Comment 15 for bug 1497428

Revision history for this message
Dan Streetman (ddstreet) wrote :

To clarify the bug, a bit of background is needed first (specific numbers apply only to this situation).

The kernel refers to all pages under a single PMD (midlevel page table) as a "pageblock". It's the same size as a hugepage, 2M. In the function triggering the BUG(), it's expecting that the start and end pages are inside the same zone, but that isn't the case so the BUG() is triggered.
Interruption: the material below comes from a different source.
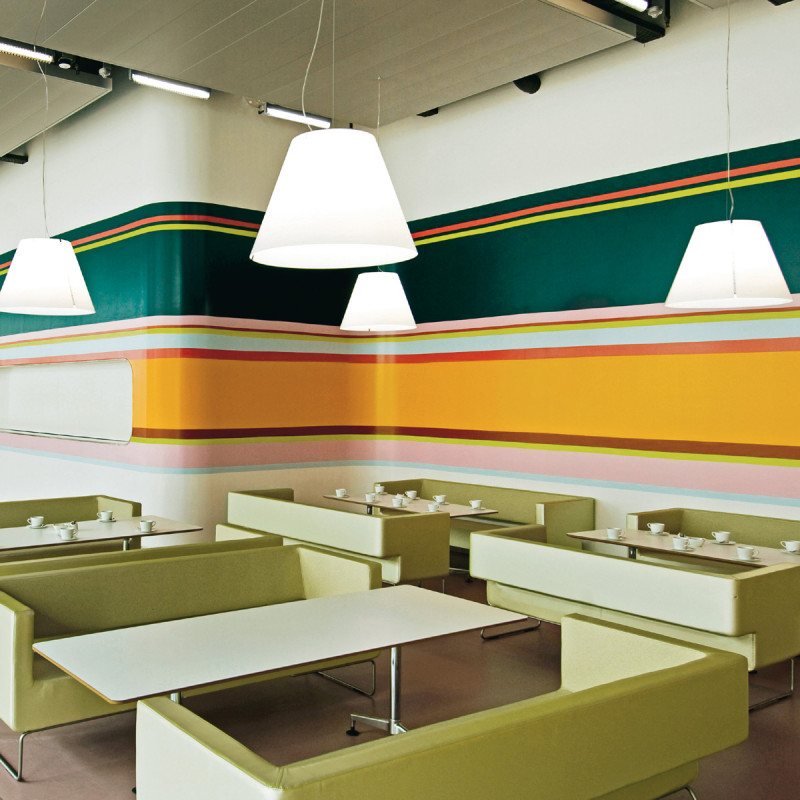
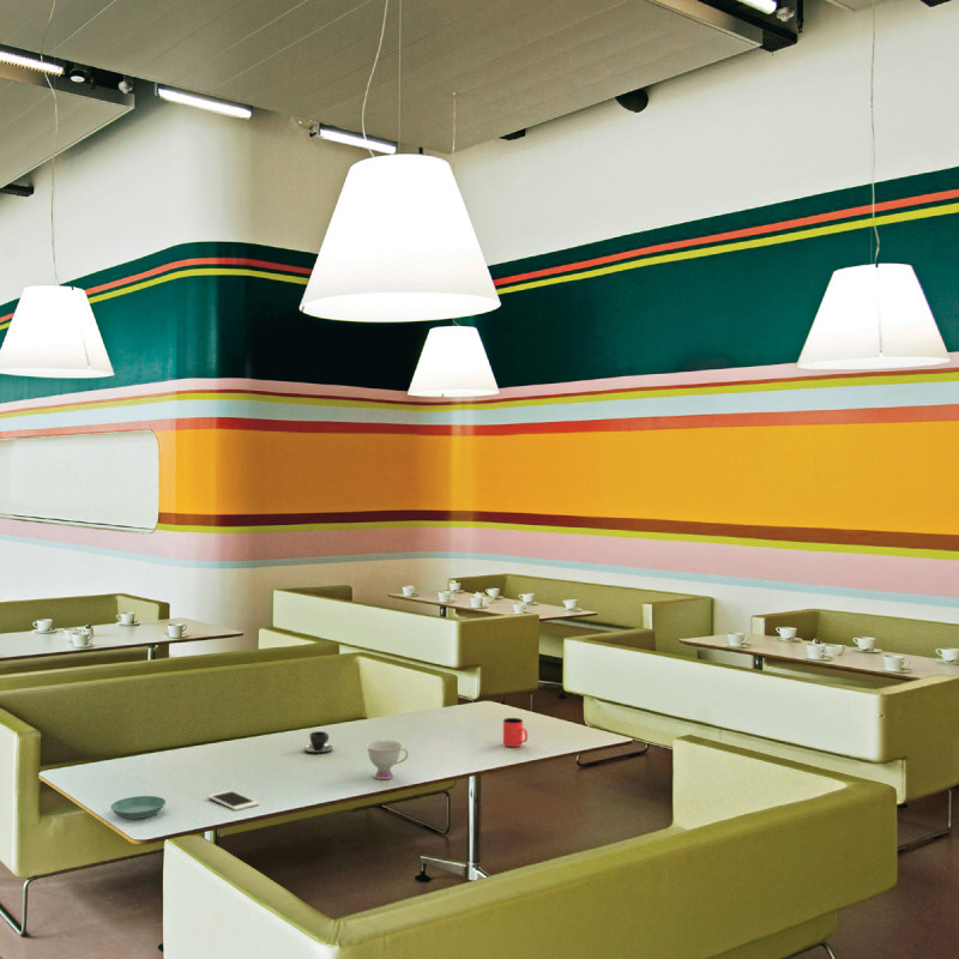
+ teacup [364,740,409,780]
+ cup [502,717,529,748]
+ teacup [303,730,333,753]
+ cell phone [207,789,260,812]
+ saucer [109,795,167,820]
One function up, move_freepages_block(), is where the start and end PFNs are set; the function takes one page and calculates the start and end PFNs (which are aligned) that contain the provided page. It then verifies that both PFNs are inside the original page's zone, and passes the start/end pages to move_freepages().

The problem is that the zone's PFN range is wrong. In this particular case, the zone's memory ends in the middle of a pageblock, which is unusual. So when move_freepages_block() checks if the end PFN of the pageblock is inside the zone (i.e. < zone end PFN), it *should* fail, and cause the function to return. However, it doesn't fail, meaning the zone's end PFN is wrong, and when move_freepages() checks the page_zone() of the start and end pages, they don't match - because the end page isn't valid - and the BUG() is triggered.

In my testing, if I manually limit memory to end in the middle of a pageblock, the zone's end PFN is correctly set, so it seems that something is changing the zone PFN range (specifically the zone's spanned_pages value) at runtime - or, the particular environment for this bug is different that my test setup and getting the zone end PFN wrong somehow. I'm going to create a debug module that will jprobe these functions to check for this condition, and then print debug output and avoid the BUG().

As a workaround for this, if the amount of memory is set so that it ends at a multiple of the pageblock size (512 4k pages == 2M), this bug should not happen. On x86, the boot mem= param sets the maximum address, which should allow changing the zone's end pfn to be aligned with pageblock; e.g. if the dmesg e820 output lists the last line of the memory ranges as:

[ 0.000000] BIOS-e820: [mem 0x0000000100000000-0x00000003e08fffff] usable

then the last valid PFN is 0x3e08fffff, so the zone end pfn (1 more than last valid pfn) is 0x3e0900000, which isn't a multiple of the pageblock size (2M):

$ echo $[ 0x3e0900000 % (2 * 1024 * 1024) ]
1048576

In this example case, restricting the last 1M of memory by setting mem=0x3e0800000 should work around this bug - although since I can't reproduce it yet, I've no way to verify the workaround; and it may simply cause the bug to appear at a different location.